Unhealthy Coping Mechanisms We’ve All Heard Of

How do you deal with uncomfortable emotions?

Kaylan Peek, "You" Editor

Your instinctual response to stressful or traumatic situations are your coping mechanisms. Coping mechanisms are generally learned during childhood or are picked up over time. You may not even realize you have these habits!

Of course, there are both healthy and unhealthy ways people cope. Could your method of self-soothing be more detrimental than you think?

Let’s talk about some unhealthy coping mechanisms.

Isolation

When you’re faced with a difficult situation, you could seek separation from others. It is healthy to take time to reflect on your emotions. It is not healthy to disconnect from your environment every time something goes wrong. There will be times where running and hiding isn’t an option. What happens then?

Ignoring/Avoiding

Not getting the grades you want? Well, ignoring your Folio notifications won’t turn your D into a C. Stressed out about a family situation? Sleeping your day away won’t help either. Although avoiding things might feel good in the moment – doing this will only manifest your problems into something bigger.

Substance Use

Drug and alcohol use are dangerous coping mechanisms for many reasons.
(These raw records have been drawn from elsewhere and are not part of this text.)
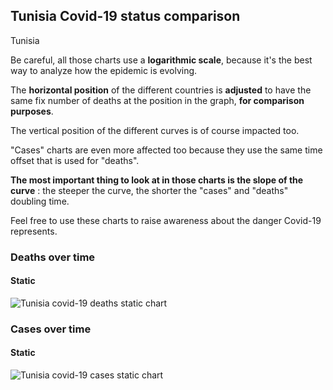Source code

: ## Tunisia Covid-19 status comparison 

Tunisia



Be careful, all those charts use a **logarithmic scale**, because it's the best way to analyze how the epidemic is evolving.
 
The **horizontal position** of the different countries is **adjusted** to have the same fix number of deaths at the position in the graph, **for comparison purposes**.

The vertical position of the different curves is of course impacted too.

"Cases" charts are even more affected too because they use the same time offset that is used for "deaths".

**The most important thing to look at in those charts is the slope of the curve** : the steeper the curve, the shorter the "cases" and "deaths" doubling time.

Feel free to use these charts to raise awareness about the danger Covid-19 represents. 


 
### Deaths over time
 
#### Static
![Tunisia covid-19 deaths static chart](https://raw.githubusercontent.com/madlag/coronavirus_study/master/notebooks/graphs/2020-03-29/countries/Tunisia/2020-03-29_Tunisia_deaths.png "Tunisia covid-19 deaths static chart")   

 
### Cases over time
 
#### Static
![Tunisia covid-19 cases static chart](https://raw.githubusercontent.com/madlag/coronavirus_study/master/notebooks/graphs/2020-03-29/countries/Tunisia/2020-03-29_Tunisia_cases.png "Tunisia covid-19 cases static chart")   

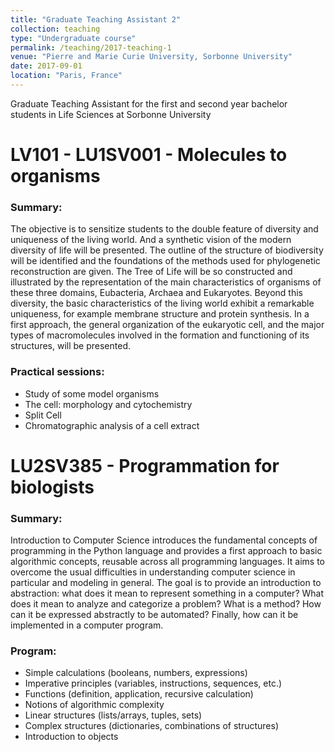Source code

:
 ```yaml
---
title: "Graduate Teaching Assistant 2"
collection: teaching
type: "Undergraduate course"
permalink: /teaching/2017-teaching-1
venue: "Pierre and Marie Curie University, Sorbonne University"
date: 2017-09-01
location: "Paris, France"
---
```


Graduate Teaching Assistant for the first and second year bachelor students in Life Sciences at Sorbonne University

LV101 - LU1SV001 -  Molecules to organisms
==========================================

### Summary:
 
The objective is to sensitize students to the double feature of diversity and uniqueness of the living world. And a synthetic vision of the modern diversity of life will be presented. The outline of the structure of biodiversity will be identified and the foundations of the methods used for phylogenetic reconstruction are given. The Tree of Life will be so constructed and illustrated by the representation of the main characteristics of organisms of these three domains, Eubacteria, Archaea and Eukaryotes. Beyond this diversity, the basic characteristics of the living world exhibit a remarkable uniqueness, for example membrane structure and protein synthesis. In a first approach, the general organization of the eukaryotic cell, and the major types of macromolecules involved in the formation and functioning of its structures, will be presented.
 
### Practical sessions:

- Study of some model organisms
- The cell: morphology and cytochemistry
- Split Cell
- Chromatographic analysis of a cell extract

LU2SV385 - Programmation for biologists
=======================================

### Summary:

Introduction to Computer Science introduces the fundamental concepts of programming in the Python language and provides a first approach to basic algorithmic concepts, reusable across all programming languages. It aims to overcome the usual difficulties in understanding computer science in particular and modeling in general. The goal is to provide an introduction to abstraction: what does it mean to represent something in a computer? What does it mean to analyze and categorize a problem? What is a method? How can it be expressed abstractly to be automated? Finally, how can it be implemented in a computer program.

### Program: 

- Simple calculations (booleans, numbers, expressions)
- Imperative principles (variables, instructions, sequences, etc.)
- Functions (definition, application, recursive calculation)
- Notions of algorithmic complexity
- Linear structures (lists/arrays, tuples, sets)
- Complex structures (dictionaries, combinations of structures)
- Introduction to objects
Turning to substances in uncomfortable moments can quickly turn into life-threatening routine. This can lead to addiction, health issues and even death. Using drugs or alcohol to cope creates a snowball effect of negative outcomes.

Self-Deprecating Talk

It’s OK to make fun of yourself sometimes. Finding humor in the bad stuff is always great. However, there’s a fine line in it being just jokes and you truly believing the negative things you say about yourself. If you keep saying that your situation won’t improve chances are – they probably won’t.

Overreacting/Exploding

You all might know a person that blows up in anger at every negative occurrence. Or that person might be you. Just think, after the anger calms down, is the situation ever actually better? No. The energy that went into overreacting could have been used to cope in a healthier, calmer way.

Worrying

Worrying is a popular coping mechanism, but like avoiding – it gets you nowhere. Worrying requires minimal action. And if anything, you become more stressed out about whatever it is you’re worrying about. What has worrying ever solved?

So, how can you flip these unhealthy coping mechanisms into healthy ones? 

Instead of isolating yourself, surround yourself with people you love the most.

Instead of ignoring or avoiding, confront your emotions head on. Find out what triggered you to want to turn away. 

Instead of using substances, talk with a close friend or counselor about your situation. 

Instead of talking down on yourself, speak positivity into yourself with kind words. 

Instead of exploding, channel that energy into a physical activity. 

Instead of worrying, block out those thoughts by listening to music or think of happier times in your life.

Remember that unlearning these coping mechanisms can be a challenge, but it’s never impossible. Acknowledging that they’re a part of you is the first step to growth!